While I was in the cabin, I could just barely hear what sounded like an announcement but by the time I could get to where I could prop open the door, the announcement was done. I rejoined Dad at the chairs and he told me that I'd missed all the excitement. I've been on enough cruises to be familiar with the various nautical distress calls (spoken in a code the crew understands but doesn't alarm passengers) including sailings where the medical emergency (Alpha, Alpha, Alpha) and others where onboard fire (Bravo, Bravo, Bravo) had to be called. Turns out the announcement I'd been unable to fully hear in the cabin was an Alpha, Alpha, Alpha call to a cabin on Deck 7. From Dad's vantage point, he watched tons of security and medical personnel go running by past the open corridor on Deck 7. We both sat there half listening to the rest of the game as it continued in the Centrum but mostly watching as several crew members ran back and forth with supplies while one security officer held the elevator and another blocked the passenger corridor. Once the game ended and the live band took over, Dad decided to head up to the Park Café for a cookie snack that he then took back to the cabin. I stayed in the chair and watched as the activity no longer seemed urgent.

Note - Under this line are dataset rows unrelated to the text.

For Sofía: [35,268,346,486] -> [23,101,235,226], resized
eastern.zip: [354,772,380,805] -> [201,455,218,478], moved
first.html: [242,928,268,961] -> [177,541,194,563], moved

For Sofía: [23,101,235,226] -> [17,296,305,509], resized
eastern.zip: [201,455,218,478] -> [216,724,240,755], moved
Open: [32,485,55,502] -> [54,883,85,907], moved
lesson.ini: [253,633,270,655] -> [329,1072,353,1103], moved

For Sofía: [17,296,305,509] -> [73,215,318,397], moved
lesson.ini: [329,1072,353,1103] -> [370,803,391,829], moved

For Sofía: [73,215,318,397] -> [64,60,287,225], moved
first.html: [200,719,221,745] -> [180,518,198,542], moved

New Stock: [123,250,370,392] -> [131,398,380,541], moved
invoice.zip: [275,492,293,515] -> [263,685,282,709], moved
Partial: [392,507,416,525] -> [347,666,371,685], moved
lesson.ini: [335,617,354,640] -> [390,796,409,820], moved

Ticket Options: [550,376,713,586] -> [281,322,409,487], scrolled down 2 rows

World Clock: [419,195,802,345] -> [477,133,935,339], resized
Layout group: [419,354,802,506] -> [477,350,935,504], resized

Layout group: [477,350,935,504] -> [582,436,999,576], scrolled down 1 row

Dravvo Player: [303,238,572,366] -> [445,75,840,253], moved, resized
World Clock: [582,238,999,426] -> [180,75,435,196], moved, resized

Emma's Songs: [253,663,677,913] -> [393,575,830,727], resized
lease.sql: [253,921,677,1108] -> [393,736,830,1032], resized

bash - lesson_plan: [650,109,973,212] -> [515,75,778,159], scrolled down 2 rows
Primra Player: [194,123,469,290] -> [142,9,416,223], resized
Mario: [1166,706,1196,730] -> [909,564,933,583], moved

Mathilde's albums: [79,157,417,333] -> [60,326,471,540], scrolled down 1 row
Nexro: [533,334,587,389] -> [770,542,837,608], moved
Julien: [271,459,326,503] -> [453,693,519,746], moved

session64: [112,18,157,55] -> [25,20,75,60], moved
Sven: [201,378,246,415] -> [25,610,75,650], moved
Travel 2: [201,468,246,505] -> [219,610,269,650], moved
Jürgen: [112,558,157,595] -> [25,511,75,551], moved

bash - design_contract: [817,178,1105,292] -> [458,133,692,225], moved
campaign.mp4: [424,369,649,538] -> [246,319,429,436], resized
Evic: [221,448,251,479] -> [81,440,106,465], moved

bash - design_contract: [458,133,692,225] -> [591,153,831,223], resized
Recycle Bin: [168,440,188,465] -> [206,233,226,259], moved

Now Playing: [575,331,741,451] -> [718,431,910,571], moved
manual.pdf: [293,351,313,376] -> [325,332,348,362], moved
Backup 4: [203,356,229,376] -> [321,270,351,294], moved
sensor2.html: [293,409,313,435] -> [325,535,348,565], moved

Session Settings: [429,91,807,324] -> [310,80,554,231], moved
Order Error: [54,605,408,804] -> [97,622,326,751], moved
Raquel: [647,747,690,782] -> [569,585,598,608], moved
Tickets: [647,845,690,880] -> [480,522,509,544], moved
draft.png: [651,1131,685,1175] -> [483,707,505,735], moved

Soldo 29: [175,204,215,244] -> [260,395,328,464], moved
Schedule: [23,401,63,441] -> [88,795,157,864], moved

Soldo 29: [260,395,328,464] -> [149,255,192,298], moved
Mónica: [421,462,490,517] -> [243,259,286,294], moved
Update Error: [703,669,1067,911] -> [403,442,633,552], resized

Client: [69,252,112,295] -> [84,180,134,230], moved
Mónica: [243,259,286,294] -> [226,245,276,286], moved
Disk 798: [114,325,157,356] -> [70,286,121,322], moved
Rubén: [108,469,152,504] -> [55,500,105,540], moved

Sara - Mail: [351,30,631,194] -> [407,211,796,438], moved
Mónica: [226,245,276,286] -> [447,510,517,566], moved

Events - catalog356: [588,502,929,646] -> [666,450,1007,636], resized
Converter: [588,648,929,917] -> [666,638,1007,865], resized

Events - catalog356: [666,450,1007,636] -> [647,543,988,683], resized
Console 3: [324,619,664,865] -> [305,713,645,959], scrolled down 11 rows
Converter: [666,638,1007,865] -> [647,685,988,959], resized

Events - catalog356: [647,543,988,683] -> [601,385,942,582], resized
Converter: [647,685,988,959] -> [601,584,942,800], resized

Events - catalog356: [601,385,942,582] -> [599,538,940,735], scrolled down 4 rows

Medical staff had changed to walking rather than running as they brought back their various supplies to the elevator. A couple security officers changed positions. Despite hoping for the best, my next visual was the sight of a stretcher containing someone's body completely covered by a sheet being wheeled across the corridor. I couldn't look away as the crew stood there in the open having to wait on another elevator to come up. I wish I could have put up some sort of cover or shield to keep the other passengers from walking right through past them. What a sight that must have been to step off the elevator at your deck and find not a scooter waiting to get on but a lost soul on a stretcher!
We learned later that the person who died was in their 90's so at least it was someone who'd lived a long hopefully happy life. Their cabin was locked to preserve the scene and its other occupants moved. Never heard whether the family stayed onboard or left the ship when we arrived in St. Kitts the next morning. Our prayers and thoughts go out to the family involved.